The coin on the right at
http://en.wikipedia.org/wiki/Statue_of_Zeus_at_Olympia
is from Elis, Greece, but of Roman issue (Frazier, 1898, "Pausanias's description of Greece," Vol. 3 p. 532) and housed in Florence. I read somewhere on the internet that it was issued by Hadrian, with the head of Zeus in Hadrian's likeness. So such a coin might well have been known in Italy during the 15th-17th centuries. (The other coin is in Paris, according to Frazier, also an auspicious place for it to be. And looking on the internet, I see that other Roman-era coins have been found with a similar image on one side.)
One thing of interest on the coin is the crossed legs, as on the Marseille Emperor card. During the Renaissance people would have known the significance of crossed legs, which appears on some Marseille Kings as well. Panofsky, writing of Durer's use of it in an engraving of Christ, says, "This attitude, denoting a calm and superior state of mind, was actually prescribed to judges in ancient German law-books" (Durer, p. 78). Another thing, on both coins, is the mass of hair at the top, going down the neck. That is like the Emperor's hair, and also like his hat. The Emperor's face is also like that on the coin of the face. The eagle, of course, is associated with Jupiter. On the Emperor's shield it is positioned like the eagle in the 1572 engraving, even though that one (in the engraving) does not follow Pausanias's description (where it is on his scepter). The image of Nike is missing from the Emperor card, of course, but it is replaced by the cross and globe on the scepter, a Renaissance version of the same thing, domination. Another point of similarity between card and statue is that both are in a rural setting--the statue was at the site of the Olympic Games.
The statue that Beanu shows us may be based on the discovery in 1888 at Eleusis (Frazier Vol. 2, p. 506) of a Roman-era painting of the original statue. In this painting, Frazier tells us (vol. 3, p. 532), Victory is holding the wreath. Pausanias has her wearing it on her head. No sculpture copies of the statue itself are known to have survived from ancient times, Frazier says.

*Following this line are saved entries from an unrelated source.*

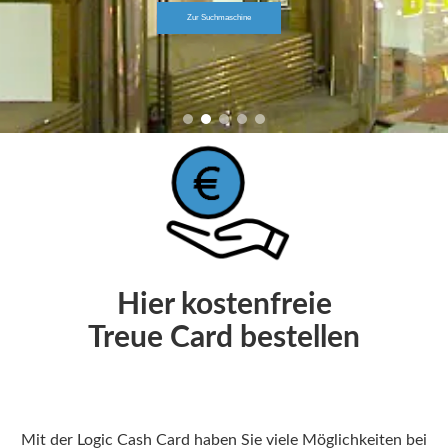
Zur Suchmaschine
Hier kostenfreie
Treue Card bestellen
Mit der Logic Cash Card haben Sie viele Möglichkeiten bei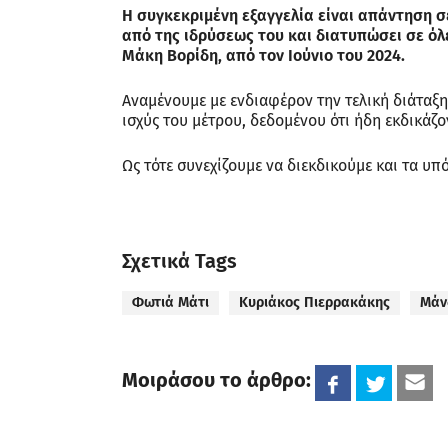
Η συγκεκριμένη εξαγγελία είναι απάντηση σε
από της ιδρύσεως του και διατυπώσει σε όλε
Μάκη Βορίδη, από τον Ιούνιο του 2024.
Αναμένουμε με ενδιαφέρον την τελική διάταξη
ισχύς του μέτρου, δεδομένου ότι ήδη εκδικάζο
Ως τότε συνεχίζουμε να διεκδικούμε και τα υπ
Σχετικά Tags
Φωτιά Μάτι
Κυριάκος Πιερρακάκης
Μάν
Μοιράσου το άρθρο: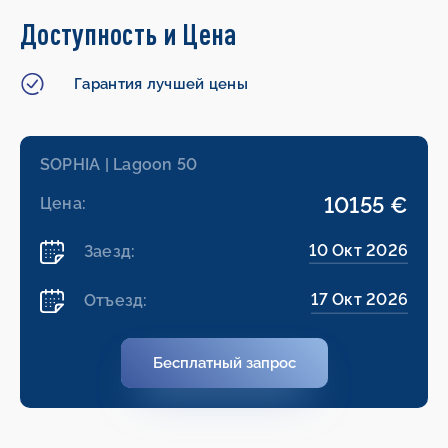
Доступность и Цена
Гарантия лучшей цены
SOPHIA | Lagoon 50
10155 €
Цена:
10 Окт 2026
Заезд:
17 Окт 2026
Отъезд:
Бесплатный запрос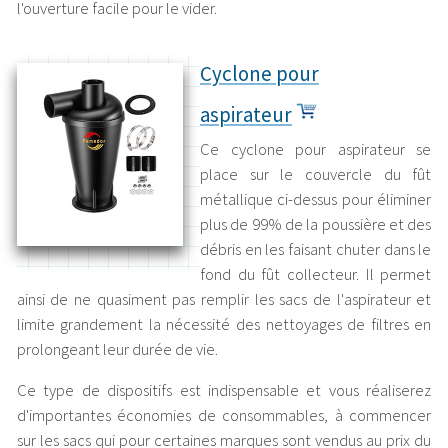
l'ouverture facile pour le vider.
Cyclone pour
aspirateur
Ce cyclone pour aspirateur se
place sur le couvercle du fût
métallique ci-dessus pour éliminer
plus de 99% de la poussière et des
débris en les faisant chuter dans le
fond du fût collecteur. Il permet
ainsi de ne quasiment pas remplir les sacs de l'aspirateur et
limite grandement la nécessité des nettoyages de filtres en
prolongeant leur durée de vie.
Ce type de dispositifs est indispensable et vous réaliserez
d'importantes économies de consommables, à commencer
sur les sacs qui pour certaines marques sont vendus au prix du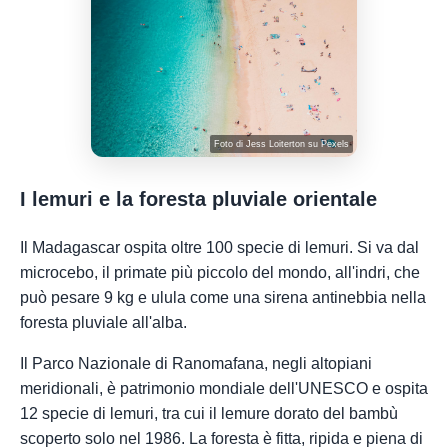
Foto di
Jess Loiterton
su
Pexels
I lemuri e la foresta pluviale orientale
Il Madagascar ospita oltre 100 specie di lemuri. Si va dal
microcebo, il primate più piccolo del mondo, all'indri, che
può pesare 9 kg e ulula come una sirena antinebbia nella
foresta pluviale all'alba.
Il Parco Nazionale di Ranomafana, negli altopiani
meridionali, è patrimonio mondiale dell'UNESCO e ospita
12 specie di lemuri, tra cui il lemure dorato del bambù
scoperto solo nel 1986. La foresta è fitta, ripida e piena di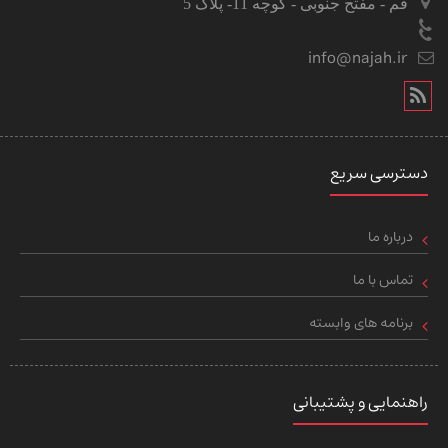
قم - مفتح جنوبی - کوچه 11- پلاک 5
info@najah.ir
دسترسی سریع
درباره ما
تماس با ما
برنامه های وابسته
راهنمایی و پشتیبانی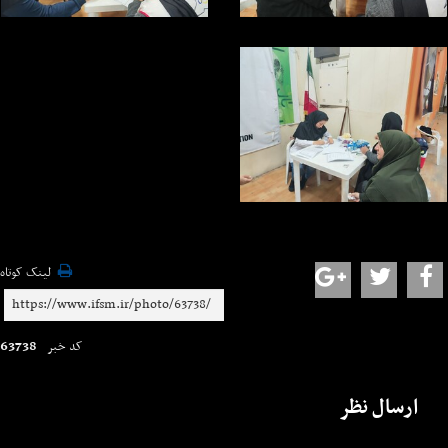
لینک کوتاه
63738
کد خبر
ارسال نظر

Here is Pausanias's description (
http://www.theoi.com/Text/Pausanias5A.html):
"[5.11.1] XI. The god sits on a throne, and he is made of gold and ivory. On his head lies a garland which is a copy of olive shoots. In his right hand he carries a Victory, which, like the statue, is of ivory and gold; she wears a ribbon and – on her head – a garland. In the left hand of the god is a scepter, ornamented with every kind of metal, and the bird sitting on the scepter is the eagle. The sandals also of the god are of gold, as is likewise his robe. On the robe are embroidered figures of animals and the flowers of the lily."
Also of interest may be other accounts of the statue given by Frazier (Vol III, p. 531: this might be in Google Books; I know parts of the book are there, but I looked at the book itself). For example, the rhetorician Dio Chrysostrom, in Orationes xii, represents Phideas speaking of his "peaceful and gentle Zeus, the overseer, as it were, of united and harmonious Greece, whom by the help of my art and of the wise and good city of Elis I set up, mild and august in an unconstrained attitude, the giver of life and breath and all good things, the common father and saviour of mankind."
And here is another story. "The emperor Caligula meditated transporting the image to Rome, and replacing the head of Zeus with his own; but it is said that the ship which was built to convey the image perished by lightning, and that as often as the emperor's agents approached to lay hands on the image, it burst into a loud peal of laughter (Seutonius, Caligula, 22; Dio Cassius, lix. 28.3 sq.; Josephus, Ant. Jud. xix. 1)." Apparently Zeus does not suffer fools.
At some point I will try inserting images. But these few are easy enough to find at the Wikipedia web page.